Updated by Patrick Donnelly over 5 years ago
- Subject changed from Cephfs remove snapshot result in slow ops to CephFS remove snapshot result in slow ops
- Assignee set to Zheng Yan
- Priority changed from Normal to High
- Target version set to v14.0.0
Updated by Zheng Yan over 5 years ago
- Project changed from CephFS to Ceph
- Category deleted (
89) - Status changed from New to Fix Under Review
- Backport set to mimic,luminous
- Pull request ID set to 37568
Updated by Zheng Yan over 5 years ago
- Pull request ID changed from 37568 to 25481
Updated by Patrick Donnelly over 5 years ago
- Status changed from Fix Under Review to Pending Backport
Updated by Nathan Cutler over 5 years ago
- Copied to Backport #37693: mimic: CephFS remove snapshot result in slow ops added
Updated by Nathan Cutler over 5 years ago
- Copied to Backport #37694: luminous: CephFS remove snapshot result in slow ops added
Updated by Patrick Donnelly over 5 years ago
- Has duplicate Bug #37782: Snapshot removal hangs added
Updated by Nathan Cutler about 5 years ago
- Status changed from Pending Backport to Resolved
Updated by Patrick Donnelly over 4 years ago
- Has duplicate Bug #24088: mon: slow remove_snaps op reported in cluster health log added
Updated by Janek Bevendorff about 3 years ago
I can reproduce this on 15.2.8. I have 30 PGs in the active+clean+snaptrim state and about 1500-2500 slow ops. This happens regularly.

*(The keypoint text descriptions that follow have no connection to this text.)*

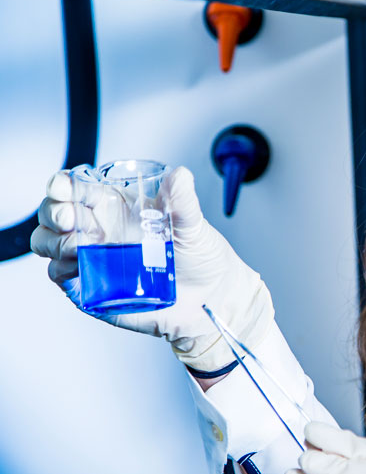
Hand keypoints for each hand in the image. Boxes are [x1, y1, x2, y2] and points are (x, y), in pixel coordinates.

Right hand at [29, 166, 274, 371]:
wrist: (210, 298)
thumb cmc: (200, 257)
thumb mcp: (194, 225)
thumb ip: (183, 200)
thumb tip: (179, 175)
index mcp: (117, 207)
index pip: (77, 188)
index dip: (63, 184)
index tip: (63, 187)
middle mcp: (99, 230)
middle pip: (54, 214)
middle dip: (53, 212)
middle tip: (70, 218)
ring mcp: (91, 259)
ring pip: (48, 243)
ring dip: (52, 240)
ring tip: (77, 245)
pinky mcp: (90, 288)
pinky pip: (60, 276)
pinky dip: (61, 269)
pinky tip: (77, 266)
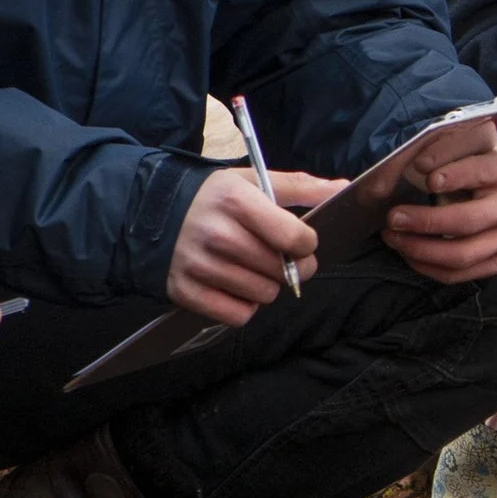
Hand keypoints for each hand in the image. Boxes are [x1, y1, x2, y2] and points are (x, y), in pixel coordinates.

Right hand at [167, 168, 331, 325]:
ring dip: (265, 286)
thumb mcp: (253, 182)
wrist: (152, 214)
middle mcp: (218, 235)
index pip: (296, 239)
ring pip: (264, 295)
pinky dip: (242, 306)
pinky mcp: (186, 292)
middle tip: (277, 257)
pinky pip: (238, 315)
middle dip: (290, 267)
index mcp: (237, 201)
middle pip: (283, 271)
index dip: (306, 244)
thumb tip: (344, 189)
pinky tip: (233, 285)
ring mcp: (199, 266)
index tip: (298, 241)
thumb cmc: (214, 199)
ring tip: (250, 267)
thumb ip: (302, 186)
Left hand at [377, 116, 496, 284]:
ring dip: (421, 248)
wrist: (473, 188)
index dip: (451, 162)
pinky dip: (429, 266)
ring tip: (392, 236)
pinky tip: (407, 252)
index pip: (481, 166)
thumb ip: (409, 157)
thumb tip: (377, 187)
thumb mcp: (436, 149)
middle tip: (393, 216)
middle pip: (470, 219)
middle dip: (427, 221)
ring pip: (464, 252)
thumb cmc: (449, 164)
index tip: (420, 165)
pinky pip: (462, 272)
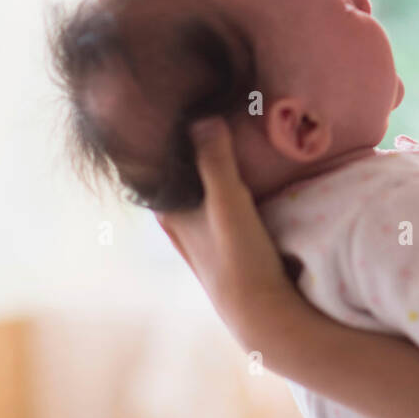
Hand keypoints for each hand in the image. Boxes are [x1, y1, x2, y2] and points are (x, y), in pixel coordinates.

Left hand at [154, 117, 296, 349]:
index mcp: (168, 209)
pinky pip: (215, 201)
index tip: (175, 106)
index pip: (157, 163)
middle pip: (178, 174)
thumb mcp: (227, 201)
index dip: (166, 135)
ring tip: (224, 129)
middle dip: (188, 146)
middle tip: (206, 108)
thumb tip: (202, 116)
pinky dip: (222, 182)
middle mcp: (177, 221)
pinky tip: (240, 170)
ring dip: (208, 164)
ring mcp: (198, 233)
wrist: (261, 311)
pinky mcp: (221, 241)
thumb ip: (214, 160)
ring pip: (197, 189)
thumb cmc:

Updated by Patrick Donnelly about 3 years ago
Janek Bevendorff wrote:
I can reproduce this on 15.2.8. I have 30 PGs in the active+clean+snaptrim state and about 1500-2500 slow ops. This happens regularly.
This may be unrelated. Can you create a new tracker ticket with logs/etc.
Updated by Janek Bevendorff about 3 years ago
I'm actually not so sure anymore if we are really having an issue here. If I have anything, I'll open a new issue.